Tzili shuddered at the clear vision that came to her in the middle of the field. For a moment she stood looking around her, and then she picked up her feet and began to run. Her panic-stricken flight blurred the vision and she fell spread-eagled onto the ground. The field stretched yellow-gray around her without a soul in sight.

“Katerina,” she said, “I’m coming back to you.” As soon as the words were out of her mouth she saw the burly peasant in front of her, examining her thighs as she lifted up her skirt. Now she was no longer afraid of him. She was afraid of the ancient sights pressing themselves upon her with a harsh kind of clarity.

10

I
N THE AUTUMN
she found shelter with an old couple. They lived in a poor hut far from everything.

“Who are you?” asked the peasant.

“Maria’s daughter.”

“That whore,” said his wife. “I don’t want her daughter in the house.”

“She’ll help us,” said the man.

“No bastard is going to bring us salvation,” grumbled the wife.

“Quiet, woman.” He cut her short.

And thus Tzili found a shelter. Unlike Katerina’s place, there were no luxuries here. The hut was composed of one long room containing a stove, a rough wooden table, and two benches. In the corner, a couple of stools. And above the stools a Madonna carved in oak, as simple as the work of a child.

It was a long, gray autumn, and on the monotonous plains everything seemed made of mud and fog. Even
the people seemed to be made of the same substance: rough and violent, their tongue that of the pitchfork and cattle prod. The wife would wake her while it was still dark and push her outside with grunts: go milk the cows, go take them to the meadow.

The long hours in the meadows were her own.
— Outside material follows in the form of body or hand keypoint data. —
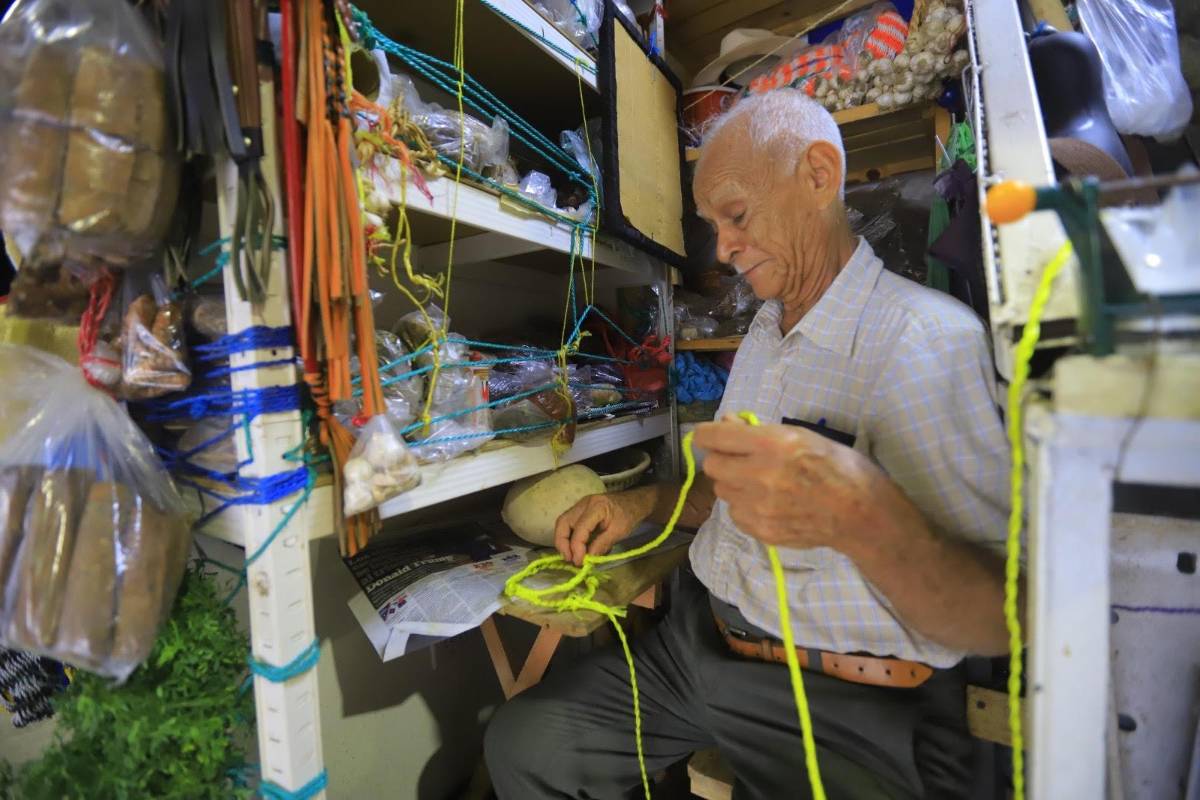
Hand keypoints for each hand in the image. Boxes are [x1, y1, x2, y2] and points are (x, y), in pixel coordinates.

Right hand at [554, 490, 647, 565]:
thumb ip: (602, 544)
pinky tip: (575, 548)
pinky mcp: (580, 510)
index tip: (579, 562)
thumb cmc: (628, 515)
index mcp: (597, 506)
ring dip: (563, 541)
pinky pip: (569, 524)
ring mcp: (580, 505)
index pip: (580, 528)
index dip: (577, 547)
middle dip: (562, 543)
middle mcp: (584, 503)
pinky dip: (569, 537)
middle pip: (563, 522)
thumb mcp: (619, 532)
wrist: (633, 502)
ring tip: (570, 556)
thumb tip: (587, 559)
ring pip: (562, 523)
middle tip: (568, 559)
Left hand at [694, 416, 885, 551]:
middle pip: (711, 466)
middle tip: (741, 459)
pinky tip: (768, 503)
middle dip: (722, 458)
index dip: (708, 434)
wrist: (860, 514)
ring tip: (760, 482)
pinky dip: (745, 506)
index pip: (713, 436)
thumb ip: (759, 430)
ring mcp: (758, 507)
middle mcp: (759, 475)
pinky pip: (736, 514)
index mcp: (771, 444)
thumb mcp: (802, 435)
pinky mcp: (761, 530)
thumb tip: (727, 423)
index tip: (712, 435)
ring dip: (733, 483)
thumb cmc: (838, 466)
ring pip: (722, 491)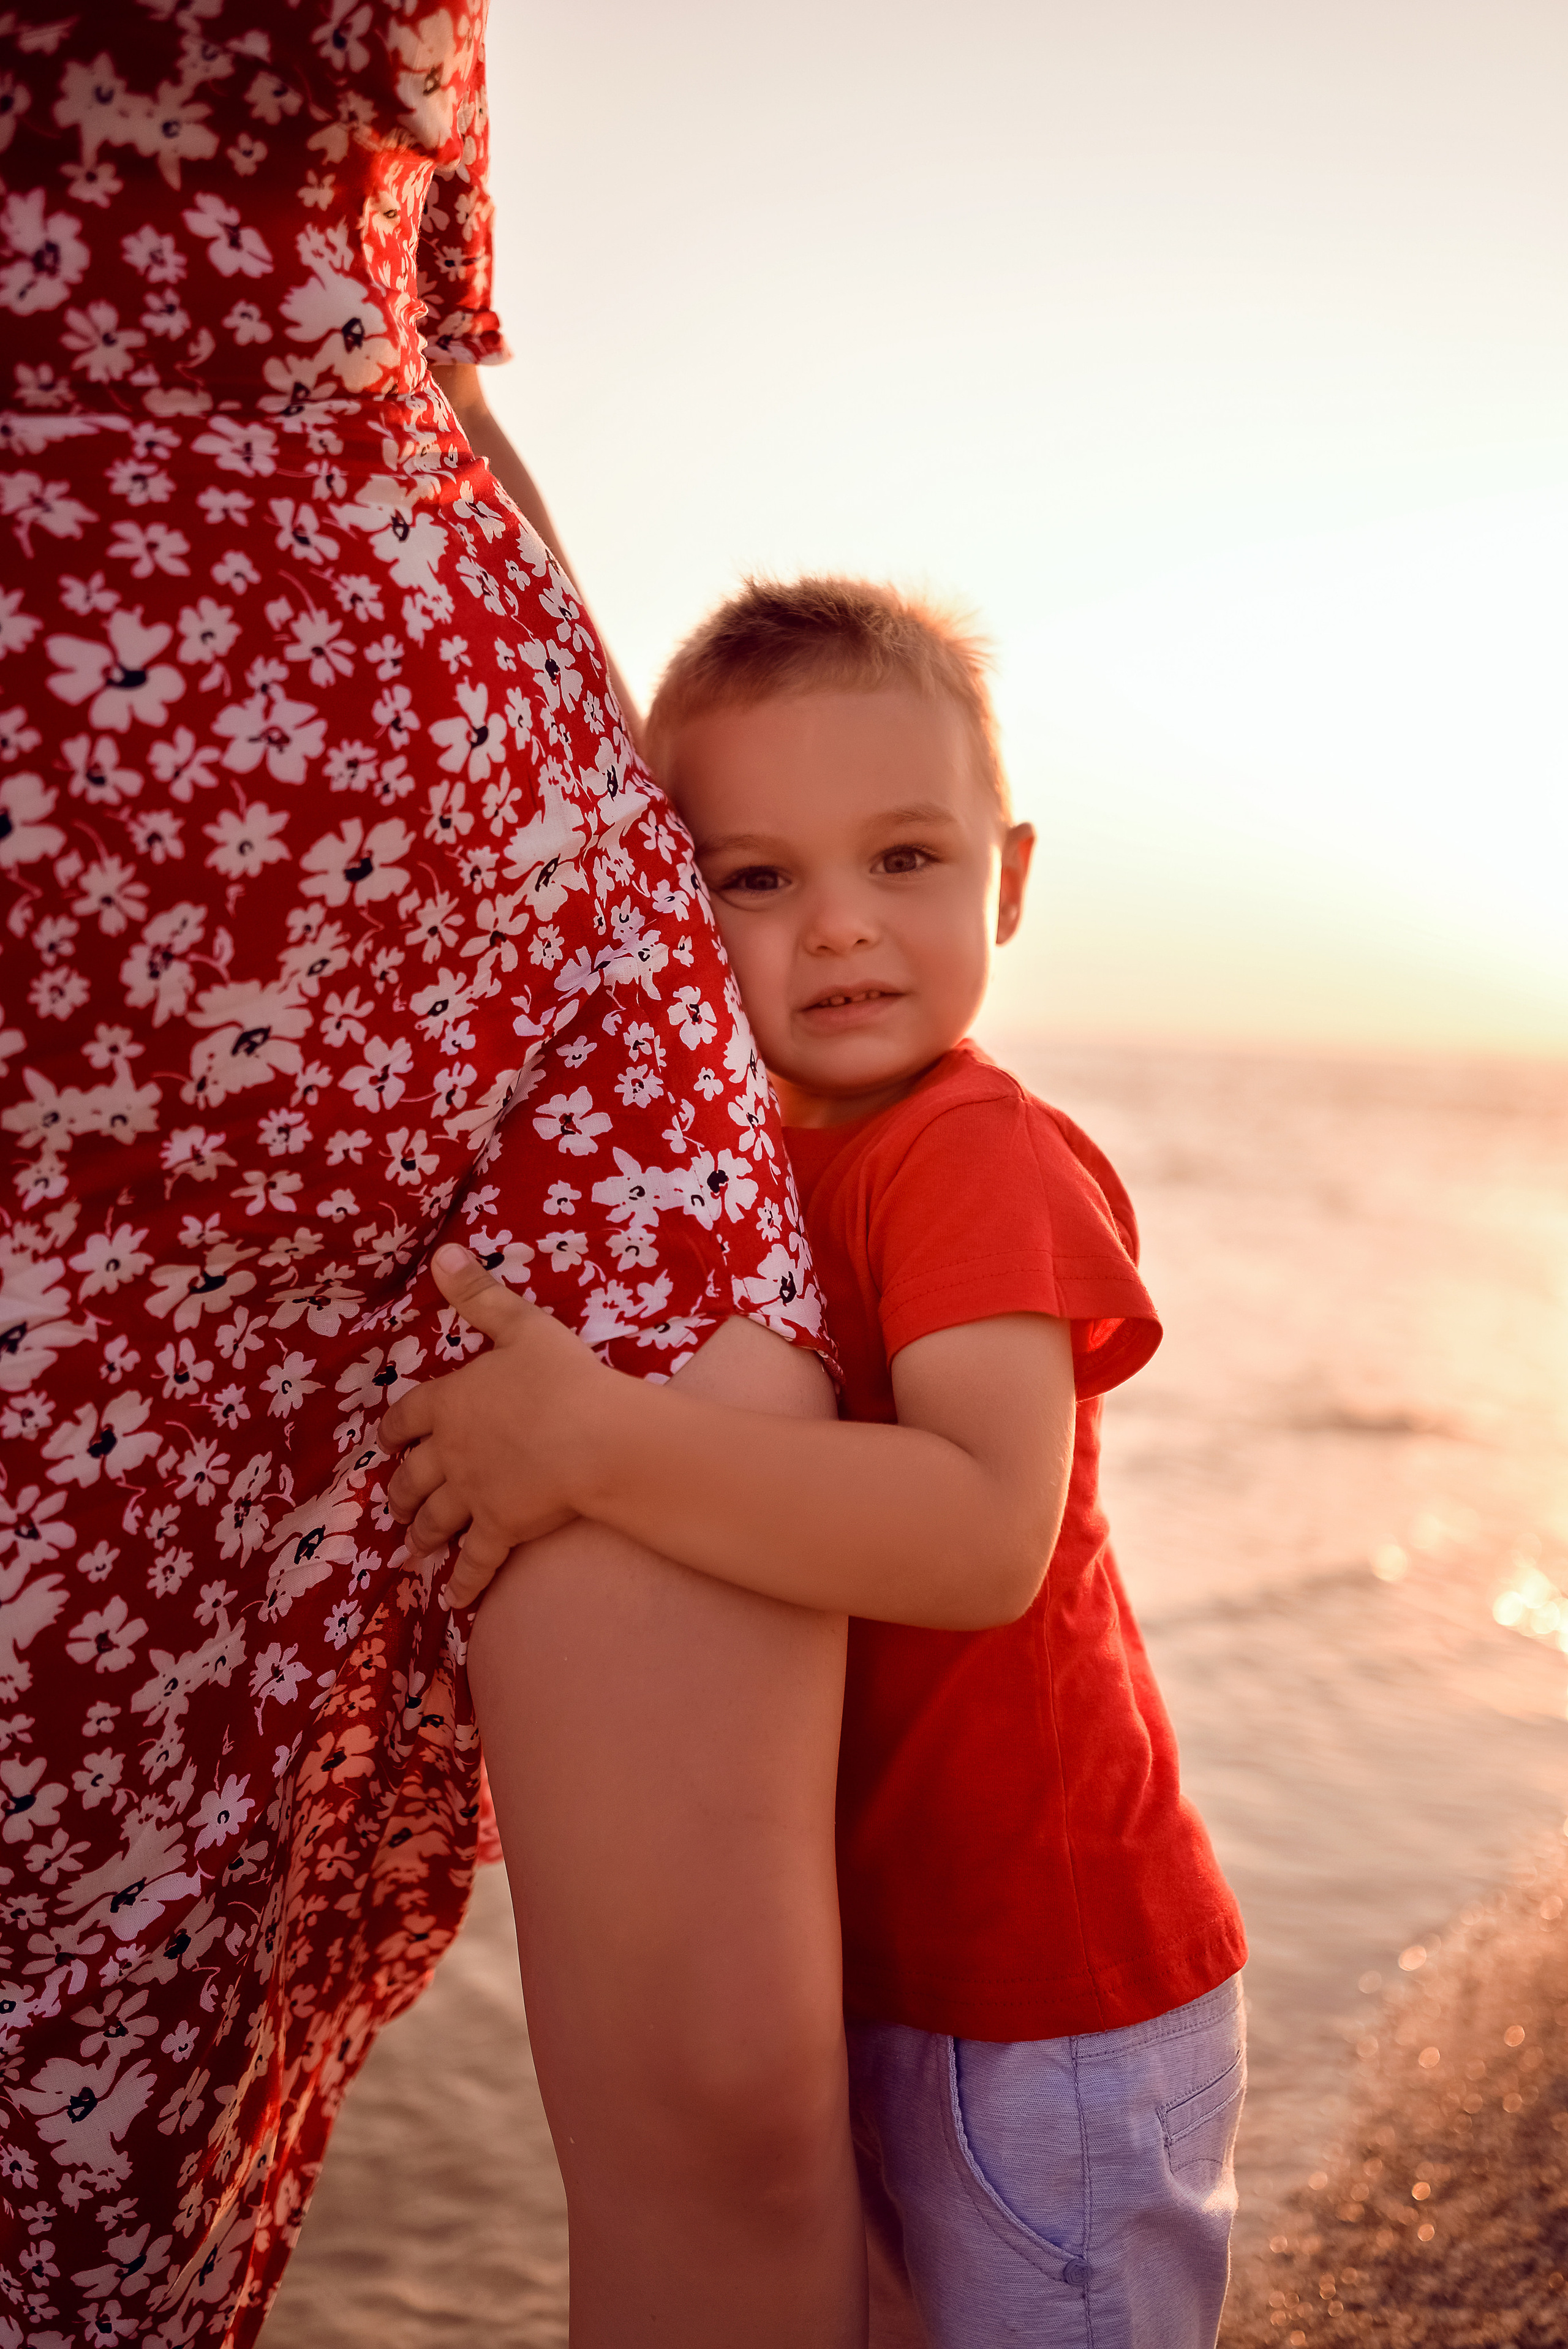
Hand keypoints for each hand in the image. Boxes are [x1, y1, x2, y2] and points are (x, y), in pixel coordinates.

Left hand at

Her imagination did not soar but the little she possessed warmed her like soft, pure wool. Katerina, of course. In this gray place her former life with Katerina seemed full of interest. Here there were only cows, cows and speechlessness. The man and his wife communicated in grunts. If they ran short of milk or wood for the fire, the wife never asked why but brandished the rope as a sign that something was amiss.

Here for the first time she felt the full strength of her arms. At Katerina’s they had grown stronger. Now she lifted the pitchfork easily into the air. The columns of her legs too were full of muscles. She ate whatever she could lay her hands on, heartily. But life was not as simple as she imagined. One night she awoke to the touch of a hand on her leg. To her surprise it was the old man. The old woman climbed out of bed after him shouting: “Adulterer!” And he returned chastised to his bed.

This was all the old woman was waiting for. After that she spoke to Tzili like a stray mongrel dog.

It was the middle of winter and the days darkened. The snow piled up in the doorway and barred their way out. Tzili sat for hours in the stable with the cows. She
sensed the thin pipes joining her to these dumb worlds. She did not know what one said to cows, but she felt the warmth emanating from their bodies seeping into her. Sometimes she saw her mother in the shop struggling with hooligans. A woman without fear. In this dark stable everything seemed so remote—was more like a previous incarnation than her own life.

Between one darkness and the next the old woman would beat Tzili. The bastard had to be beaten so that she would know who she was and what she had to do to mend her ways. The woman would beat her fervently, as if she were performing some secret religious duty.

When spring comes I’ll run away, Tzili would say to herself on her bed at night. Or: Why did I ever leave Katerina? She was good to me. Now she felt a secret affection for Katerina’s hut, as if it were not a miserable cottage but an enchanted palace.

Sometimes she would hear her voice saying, “The Jews are weak, but they’re gentle too. A Jew would never strike a woman.” This mystery seemed to melt into Tzili’s body and flood it with sweetness. At times like these her mind would shrink to next to nothing and she would be given over entirely to sensations. When she heard Katerina’s voice she would curl up and listen as if to music.

But the old man could not rest, and every now and then he would dart out of bed and try to reach her. And once, in his avidity, he bit her leg, but the old woman
was too quick for him and dragged him off before he could go any further. “Adulterer!” she cried.